▶ PASSAGE:
▽
But one thing that I remember reading (and it's been a while, so I'm quite liberally paraphrasing) that parts sourcing is an on-going challenge. He said that Mouser and DigiKey are actually his last-resort vendors, because even their best bulk pricing is still significantly higher than the huge-volume-only distributors he prefers to use.

To me, it kinda makes intuitive sense that selling small quantities to hobbyists like me incurs a tremendous amount of overhead. I mean, I can go to Mouser/DigiKey and order a single $0.10 SMD resistor. Obviously I don't do that, as shipping alone is at least $5. But I could, and I can't imagine that scenario is at all profitable for them. Even my real orders are usually only $20-50, and they are typically comprised of very small quantities of lots of different parts. Consider how big their warehouse must be given the sheer number of parts they have: they have to pay someone to go pick my relatively small-dollar order (or pay for a really fancy automated picking system). And a large sophisticated database to track their inventories, their own supply chains, etc etc. It's baffling. Not to mention to mention how often I use their website without buying anything, just to see what kinds of parts are available.
△
▶ Document understanding data:
▽
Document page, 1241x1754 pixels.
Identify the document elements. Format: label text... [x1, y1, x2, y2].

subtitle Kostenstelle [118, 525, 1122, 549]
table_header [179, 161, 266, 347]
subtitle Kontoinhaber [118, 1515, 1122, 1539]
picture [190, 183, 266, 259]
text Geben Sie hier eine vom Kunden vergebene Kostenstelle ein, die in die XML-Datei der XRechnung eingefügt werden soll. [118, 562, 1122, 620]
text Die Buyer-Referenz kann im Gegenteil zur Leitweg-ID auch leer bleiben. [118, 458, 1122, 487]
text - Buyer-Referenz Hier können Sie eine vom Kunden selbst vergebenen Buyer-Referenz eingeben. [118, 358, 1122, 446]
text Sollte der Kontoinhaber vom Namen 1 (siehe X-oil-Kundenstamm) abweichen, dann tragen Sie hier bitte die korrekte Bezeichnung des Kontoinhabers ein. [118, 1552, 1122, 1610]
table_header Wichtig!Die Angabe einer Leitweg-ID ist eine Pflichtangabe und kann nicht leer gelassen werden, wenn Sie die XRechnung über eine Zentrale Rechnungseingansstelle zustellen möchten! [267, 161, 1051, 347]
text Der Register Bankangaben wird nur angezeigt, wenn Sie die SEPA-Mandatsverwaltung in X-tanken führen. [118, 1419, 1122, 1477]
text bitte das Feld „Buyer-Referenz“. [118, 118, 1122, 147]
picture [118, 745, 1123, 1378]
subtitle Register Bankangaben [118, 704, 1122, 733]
△
▶ TASK INSTRUCTIONS:
1. List every dollar amount mentioned in the post about parts sourcing, with what each refers to.
2. According to the post about parts sourcing, why does the writer often visit the Mouser and DigiKey websites without buying anything?
3. In the post about parts sourcing, why doesn't the writer order a single $0.10 SMD resistor?
You can skip the lines; none of the work depends on them.

▶ TASK ANSWERS:
1.
- $0.10: a single SMD resistor
- $5: the minimum shipping cost
- $20-50: the writer's usual real order

2. To see what kinds of parts are available.

3. The writer could order one, but shipping alone costs at least $5.